My evaluation is more in line with the land resources that are needed but it is good to factor that the size of the grid may be a variable to add to the mix. And if the grid extends from darkness (night ) to daylight (day somewhere else) then it is possible but this is a lot of transmission line, Is not copper wire also a commodity we will run out of?
As a safety engineer I realize that the issue of cost and risk benefit analysis can show that we can have safe nuclear power, and it will not take more surface area than we currently devote to fossil fuels plants. Also we can and must plan for a few human errors since people will always be
able to foul things up a bit.
So there is an analysis that can be done for the world, but it has not been done to date. For my money I would bet on small fission reactors and enhanced safety design.
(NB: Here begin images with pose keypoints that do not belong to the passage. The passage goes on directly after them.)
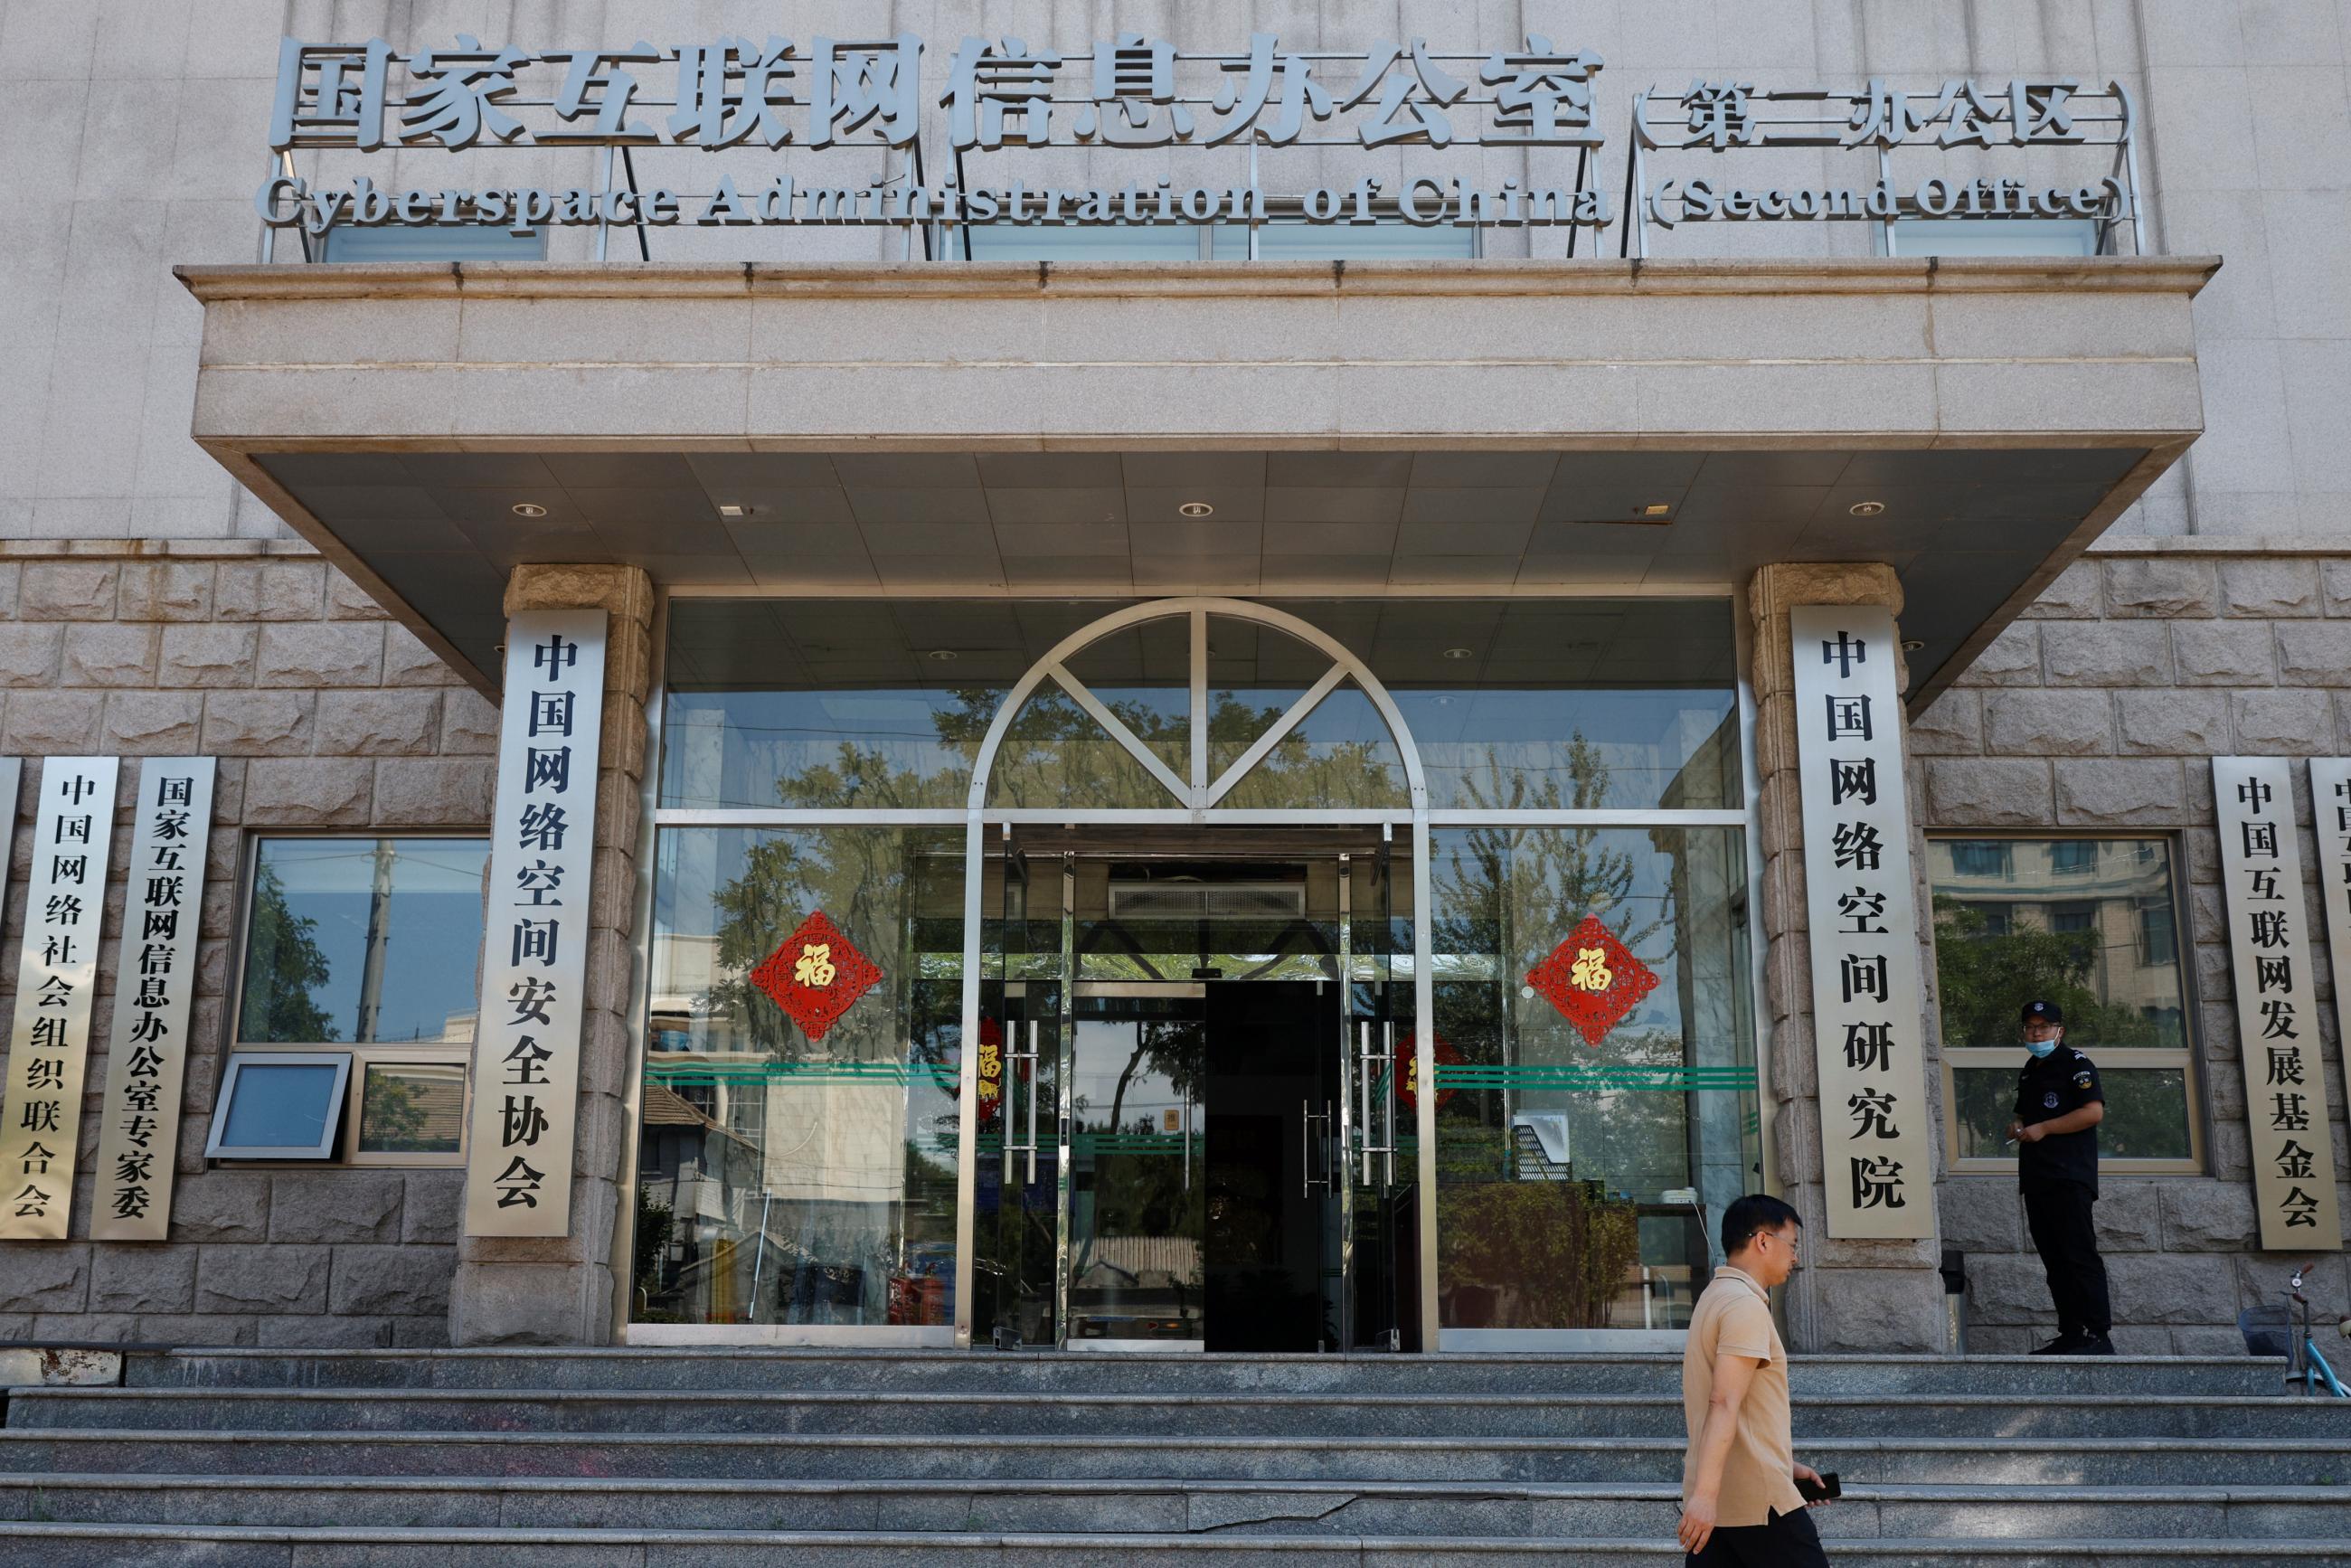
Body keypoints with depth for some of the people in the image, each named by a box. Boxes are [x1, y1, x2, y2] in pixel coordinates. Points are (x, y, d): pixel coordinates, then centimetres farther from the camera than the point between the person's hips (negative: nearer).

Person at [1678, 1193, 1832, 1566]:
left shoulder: (1715, 1298, 18)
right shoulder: (1746, 1304, -13)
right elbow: (1724, 1404, -24)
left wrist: (1786, 1466, 29)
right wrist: (1705, 1493, -30)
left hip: (1711, 1497, 9)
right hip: (1759, 1498, -9)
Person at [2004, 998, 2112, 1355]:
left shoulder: (2075, 1064, -3)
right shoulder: (2029, 1071, 22)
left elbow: (2094, 1111, -16)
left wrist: (2043, 1129, -16)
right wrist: (2018, 1128, 12)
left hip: (2069, 1178, -9)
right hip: (2036, 1178, 9)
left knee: (2079, 1255, -12)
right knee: (2054, 1259, 7)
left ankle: (2098, 1335, -11)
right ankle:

I have no problem with the rest of the concerns being taken care of using economic market forces.
I’m certainly not a nuclear engineer, but I have read descriptions that said the Russian reactor was literally running in a common cement building/ warehouse, with no containment or safety systems whatsoever.
But an atomic backup means less transmission costs and loss to contend with. And with the coming mini-ice age (both poles creating record ice now), they’ll be real handy when a volcano takes the sun out of the sky ...
The concept of Peak Load vs Base Load and storage of Green Energy from Solar Cells and Wind Mills just escapes many people. When 40% of of California’s electricity is produced by natural gas, how are Telsa driver’s using a Carbon Free vehicle?
If indeed there was global warming to the point of rising seas and other absurdities that they spout then the best solution would be the “new, modern, small safe nuclear plant designs” you refer to. But that’s not the play here, to make abundant and cheap energy.
https://www.nuscalepower.com/technology/technology-overview
Fourth generation liquid flouride thorium reactors are safe clean and cheap. they will solve a lot of problems.
They’re due out in under 10 years.
They are not building big light water reactors in the USA anymore. When the current generation of light water reactors come to the end of their working life—that’s it for light water reactors.
The nuclear power industry is trying to push light water reactor based small modular nuclear reactors—but these are dead end.
Heh, the author is a political scientist?
That’s a major oxymoron.
We’ve seen what these idiots have wrought.
Can’t pass a rigorous academic regimen? Major in something easy. No intelligence required. Slighter harder than underwater lesbian shark hunting, but not much.